Gold continues to trade well with fresh ETF inflows as the dollar and equities chop back and forth. The most interesting thing about the gold market is that it is making three-month highs despite still having a very small net length position.
The open interest in comex gold is 415,000 contracts, down from 478,000 on Jan. 20. This in part is due to the February-April rollover where commodity trading advisors (CTAs) liquidated positions, but it is still at a historically low level considering the volume traded is 20 million-plus ounces daily.
The main driver in gold is the drop in U.S. yields from 2.5% to 2.32% in the 10-year Treasury note, but also that no one wants to see their currency strengthen. The latter is why Stanley Druckenmiller claims he has bought back the gold he sold before the election. I would expect to see more "high profile" sponsorship as there is so much uncertainty to when growth policies will be enacted and how much divisiveness the executive branch creates.
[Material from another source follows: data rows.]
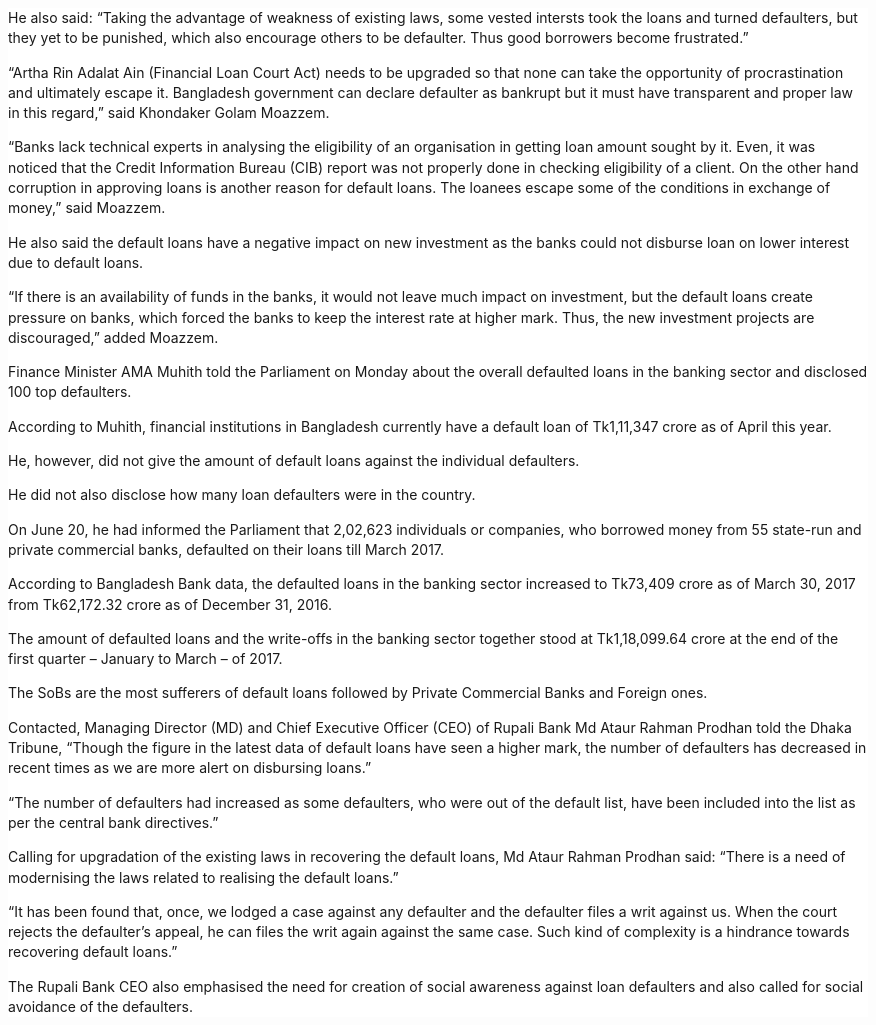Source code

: He also said: “Taking the advantage of weakness of existing laws, some vested intersts took the loans and turned defaulters, but they yet to be punished, which also encourage others to be defaulter. Thus good borrowers become frustrated.”

“Artha Rin Adalat Ain (Financial Loan Court Act) needs to be upgraded so that none can take the opportunity of procrastination and ultimately escape it. Bangladesh government can declare defaulter as bankrupt but it must have transparent and proper law in this regard,” said Khondaker Golam Moazzem.

“Banks lack technical experts in analysing the eligibility of an organisation in getting loan amount sought by it. Even, it was noticed that the Credit Information Bureau (CIB) report was not properly done in checking eligibility of a client. On the other hand corruption in approving loans is another reason for default loans. The loanees escape some of the conditions in exchange of money,” said Moazzem.

He also said the default loans have a negative impact on new investment as the banks could not disburse loan on lower interest due to default loans.

“If there is an availability of funds in the banks, it would not leave much impact on investment, but the default loans create pressure on banks, which forced the banks to keep the interest rate at higher mark. Thus, the new investment projects are discouraged,” added Moazzem.

Finance Minister AMA Muhith told the Parliament on Monday about the overall defaulted loans in the banking sector and disclosed 100 top defaulters.

According to Muhith, financial institutions in Bangladesh currently have a default loan of Tk1,11,347 crore as of April this year.

He, however, did not give the amount of default loans against the individual defaulters.

He did not also disclose how many loan defaulters were in the country.

On June 20, he had informed the Parliament that 2,02,623 individuals or companies, who borrowed money from 55 state-run and private commercial banks, defaulted on their loans till March 2017.

According to Bangladesh Bank data, the defaulted loans in the banking sector increased to Tk73,409 crore as of March 30, 2017 from Tk62,172.32 crore as of December 31, 2016.

The amount of defaulted loans and the write-offs in the banking sector together stood at Tk1,18,099.64 crore at the end of the first quarter – January to March –  of 2017.

The SoBs are the most sufferers of default loans followed by Private Commercial Banks and Foreign ones.

Contacted, Managing Director (MD) and Chief Executive Officer (CEO) of Rupali Bank Md Ataur Rahman Prodhan told the Dhaka Tribune, “Though the figure in the latest data of default loans have seen a higher mark, the number of defaulters has decreased in recent times as we are more alert on disbursing loans.”

“The number of defaulters had increased as some defaulters, who were out of the default list, have been included into the list as per the central bank directives.”

Calling for upgradation of the existing laws in recovering the default loans, Md Ataur Rahman Prodhan said: “There is a need of modernising the laws related to realising the default loans.”

“It has been found that, once, we lodged a case against any defaulter and the defaulter files a writ against us. When the court rejects the defaulter’s appeal, he can files the writ again against the same case. Such kind of complexity is a hindrance towards recovering default loans.”

The Rupali Bank CEO also emphasised the need for creation of social awareness against loan defaulters and also called for social avoidance of the defaulters.
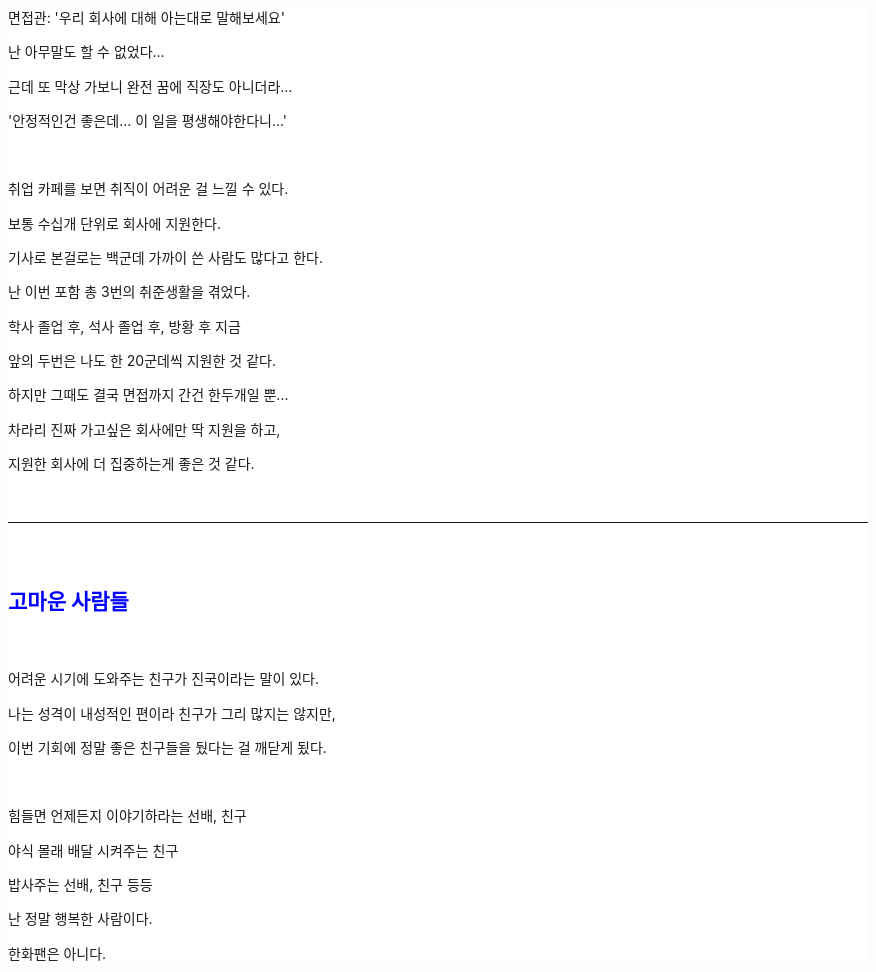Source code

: 면접관: '우리 회사에 대해 아는대로 말해보세요'

난 아무말도 할 수 없었다...

근데 또 막상 가보니 완전 꿈에 직장도 아니더라...

'안정적인건 좋은데... 이 일을 평생해야한다니...'

<br>

취업 카페를 보면 취직이 어려운 걸 느낄 수 있다.

보통 수십개 단위로 회사에 지원한다.

기사로 본걸로는 백군데 가까이 쓴 사람도 많다고 한다.

난 이번 포함 총 3번의 취준생활을 겪었다.

학사 졸업 후, 석사 졸업 후, 방황 후 지금

앞의 두번은 나도 한 20군데씩 지원한 것 같다.

하지만 그때도 결국 면접까지 간건 한두개일 뿐...

차라리 진짜 가고싶은 회사에만 딱 지원을 하고,

지원한 회사에 더 집중하는게 좋은 것 같다.

<br>
<hr>
<br>

## <span style="color: blue">고마운 사람들</span>

<br>

어려운 시기에 도와주는 친구가 진국이라는 말이 있다.

나는 성격이 내성적인 편이라 친구가 그리 많지는 않지만,

이번 기회에 정말 좋은 친구들을 뒀다는 걸 깨닫게 됬다.

<br>

힘들면 언제든지 이야기하라는 선배, 친구

야식 몰래 배달 시켜주는 친구

밥사주는 선배, 친구 등등

난 정말 행복한 사람이다.

한화팬은 아니다.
Thirty-day realized gold volatility is 11.5% as the move has been a grind, but as predicted we have exceeded the 200-day moving average of 1149 in XAU/EUR and we should watch for the all-time high of 1386 from October 2012 as a target in coming months. Obviously, political risk and the uncertainty of a volatile president both domestically and overseas are responsible for the gold move higher. The platinum group metals and silver have followed gold and may even outperform in the next 30 days if we see any signs of pro-growth policies moving forward.
Base metals have been helped by copper's jump on the news of the strike at BHP Billiton's (BHP) Escondida mine in Chile. Copper continues to be supported at $2.60 a pound and any prolonged supply disruption from the largest mines while Freeport McMoRan (FCX) is dealing with export issues at the Grasberg mine in Indonesia will help draw down inventories. A quick resolution to the strike could send copper back below $2.50 as demand is not very strong and net length is overextended. Lead and zinc are enjoying a rise in prices, with zinc becoming tight on a lack of response from Glencore (GLNCY) or Vedanta (VEDL) on shut-in capacity.
Crude oil has shrugged off the 14 million barrel inventory build from the American Petroleum Institute with hedge funds still willing to buy the dip, keeping the $51-$54 range in play. The U.S. rig ramp-up, lower revisions in global demand and all-time-high net length from funds in both West Texas Intermediate and Brent may keep a ceiling on crude. There have been large sellers of put skew by funds that think the bottom is in place, with the sanction rhetoric by President Trump vs. Iran ramping up. Producers continue to be active buying put spreads and selling calls for calendar 2017-18, which has collapsed the contango.